Internet
– na pierwszy rzut oka jest to tylko pewne medium i środek
przekazywania informacji. Pomyślmy jednak o nim pod nieco innym
kątem – jak wiele zmieniło się od czasu, kiedy sieć www
zawitała w naszym codziennym życiu. I nie chodzi mi tutaj o
ułatwienia i oszczędność czasu, ale o wynalazki, które swój
żywot zawdzięczają właśnie takiej sieci. Jednym z nich jest
fotoalbum (opisywany tutaj jakiś czas temu), a także fotoksiążka,
którą dzisiaj mam zamiar głębiej zaprezentować.

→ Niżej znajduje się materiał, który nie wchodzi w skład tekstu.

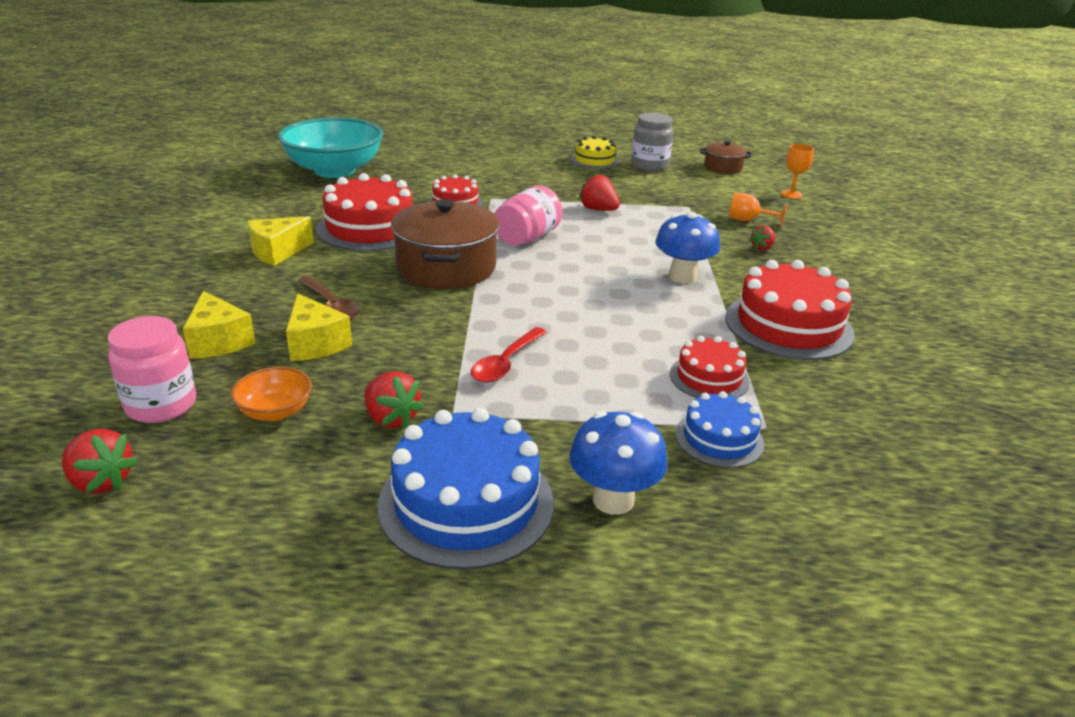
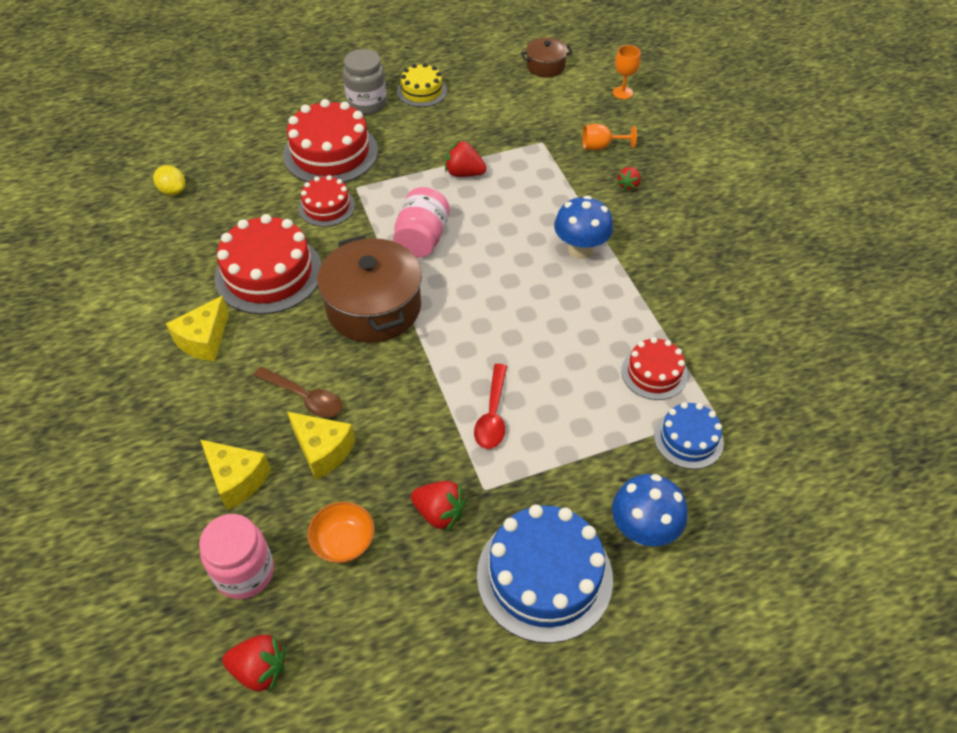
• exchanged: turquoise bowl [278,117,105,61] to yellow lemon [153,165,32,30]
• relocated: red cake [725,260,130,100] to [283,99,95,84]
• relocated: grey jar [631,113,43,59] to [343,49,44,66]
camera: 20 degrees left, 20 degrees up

Fotoksiążka a myśl technologiczna
Wrócę jeszcze do jednej rzeczy –
skąd powiązanie fotoksiążki, z Internetem. Jak to mówią, apetyt
rośnie w miarę jedzenia i innych widoków, dlatego w miarę upływu
czasu, jaki zleciał na przeglądaniu różnych produktów, ludzie
zaczynali mieć więcej potrzeb, której jednak kiedyś się
skończyły. Producenci widząc to, zmuszeni zostali do wynalezienia
czegoś nowego, czegoś co spełni potencjalne lub ukryte potrzeby
nabywców. Fotoksiążka swój byt zawdzięcza również
innemu rozwojowi – druku, który przecież ją „pobudza do
życia”, a także nowoczesnej fotografii, która tak samo szuka
alternatywnych rozwiązań dla swoich dzieł i produktów.